Branford Marsalis
Branford Marsalis is an award-winning saxophonist, band leader, featured classical soloist, and a composer for film, television and Broadway. He has won three Grammys and was named a Jazz Master by the National Endowment for the Arts. Best known for the influential Branford Marsalis Quartet, which he founded in 1986, Marsalis is also frequently sought as a featured soloist with classical orchestras around the world—and beloved for his innovative collaborations with Sting and the Grateful Dead.
Marsalis’s musical contributions have extended to theater, TV and film. His compositions for acclaimed Broadway revivals garnered Drama Desk Award and Tony nominations, and he received an Emmy nomination for his music for the History Channel documentary “Tulsa Burning: The 1921 Race Massacre.” He also composed original music for Spike Lee’s “Mo’ Better Blues,” “The Immortal Life of Henrietta Lacks,” and “Ma Rainey’s Black Bottom,” which starred Viola Davis and Chadwick Boseman.
For the last 20 years, Marsalis has lived in Durham, where he has taught at North Carolina Central University and has had a long partnership with Duke Performances.
Deborah Rutter
President of the John F. Kennedy Center for the Performing Arts Deborah Rutter is one of the leading voices in arts administration today. As leader of the national cultural center, Rutter oversees programming across all genres, as well as a global network of education initiatives. In 2019 Rutter opened the REACH — the first expansion of the center‘s campus designed to bring audiences into the artistic process — setting the stage for a dynamic era of growth. She has expanded programming to fully represent the diversity of art in America, and introduced social impact and wellness programs across communities. Rutter sits on the board of Vital Voices, is a member of the board of directors of the American Academy of Arts and Sciences, and served as co-chair of its Commission on the Arts. In recognition of her advocacy for the role art plays in diplomacy she was one of the inaugural recipients of the European Union’s Transatlantic Bridge Award in 2022.

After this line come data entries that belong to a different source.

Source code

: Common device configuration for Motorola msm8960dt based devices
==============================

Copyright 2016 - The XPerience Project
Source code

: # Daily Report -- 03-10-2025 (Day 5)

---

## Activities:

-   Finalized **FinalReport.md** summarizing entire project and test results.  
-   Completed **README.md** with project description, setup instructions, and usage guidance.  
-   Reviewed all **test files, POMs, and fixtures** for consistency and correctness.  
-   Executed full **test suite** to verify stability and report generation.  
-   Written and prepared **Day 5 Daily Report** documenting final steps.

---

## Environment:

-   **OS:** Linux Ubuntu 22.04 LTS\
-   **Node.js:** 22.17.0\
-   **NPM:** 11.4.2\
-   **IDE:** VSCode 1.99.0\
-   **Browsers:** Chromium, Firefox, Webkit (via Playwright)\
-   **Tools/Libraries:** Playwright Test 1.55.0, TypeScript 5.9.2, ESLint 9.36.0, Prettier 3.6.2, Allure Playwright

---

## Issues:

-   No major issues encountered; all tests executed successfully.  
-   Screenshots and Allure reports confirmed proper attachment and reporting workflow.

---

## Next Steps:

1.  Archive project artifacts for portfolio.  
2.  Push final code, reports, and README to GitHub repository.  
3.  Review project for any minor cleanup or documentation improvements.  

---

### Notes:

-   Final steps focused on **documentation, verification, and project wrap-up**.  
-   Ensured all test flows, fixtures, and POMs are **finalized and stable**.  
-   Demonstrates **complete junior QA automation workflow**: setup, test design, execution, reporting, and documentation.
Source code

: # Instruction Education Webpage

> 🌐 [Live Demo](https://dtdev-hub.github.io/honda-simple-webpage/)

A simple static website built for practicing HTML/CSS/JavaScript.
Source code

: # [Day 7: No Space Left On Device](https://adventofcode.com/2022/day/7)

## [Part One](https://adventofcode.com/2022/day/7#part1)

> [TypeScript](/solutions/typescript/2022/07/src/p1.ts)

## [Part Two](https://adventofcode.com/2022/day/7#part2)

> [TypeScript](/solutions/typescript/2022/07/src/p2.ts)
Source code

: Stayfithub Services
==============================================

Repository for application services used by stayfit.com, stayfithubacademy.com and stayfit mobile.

Before her tenure at the Kennedy Center, Rutter held executive leadership roles with the Chicago Symphony Orchestra Association, the Seattle Symphony, the Los Angeles Chamber Orchestra, and the Los Angeles Philharmonic.
Rutter is a graduate of Stanford University and holds an M.B.A. from the University of Southern California. Her daughter graduated from Duke in 2020.
Susan Solomon
Widely recognized as a leader in the field of atmospheric science, Susan Solomon is the Lee and Geraldine Martin Professor of Environmental Studies at the Massachusetts Institute of Technology (MIT). Her scientific papers have provided key data and theoretical understanding regarding ozone destruction. In the 1980s, she led research in Antarctica that resulted in some of the first measurements that pointed towards chlorofluorocarbons (CFCs) as the cause of the ozone hole, and an Antarctic glacier was later named in her honor.
Solomon was one of the leaders of the Intergovernmental Panel on Climate Change (IPCC) that won the 2007 Nobel Peace Prize, together with former Vice President Al Gore.
Solomon’s many honors and awards include the National Medal of Science, the United States’ highest scientific honor. A member of the National Academy of Sciences, Solomon was named one of the year’s 100 most influential people in TIME magazine in 2008.
Solomon earned her B.S. from the Illinois Institute of Technology and her Ph.D. from the University of California at Berkeley, both in chemistry.
Darren Walker
Darren Walker is president of the Ford Foundation, one of the largest private foundations in the U.S. with an endowment of $16 billion. An international organization focused on social justice, the Ford Foundation invests in civil rights, education, arts and culture, human rights, poverty reduction and urban development. Before joining the Ford Foundation, Walker was vice president at The Rockefeller Foundation. In the 1990s, as COO of the Abyssinian Development Corporation—Harlem’s largest community development organization—Walker led a comprehensive revitalization strategy, including building over 1,000 units of affordable housing.
Walker serves on the boards of the National Gallery of Art, Carnegie Hall, the High Line, the Smithsonian National Museum of African American History & Culture, and the Committee to Protect Journalists. He has been included on TIME’s annual list of the 100 Most Influential People in the World and was named a 2020 Philanthropy Innovator by The Wall Street Journal.
A member of the first class of Head Start in 1965, Walker earned his bachelor’s and law degrees from The University of Texas at Austin.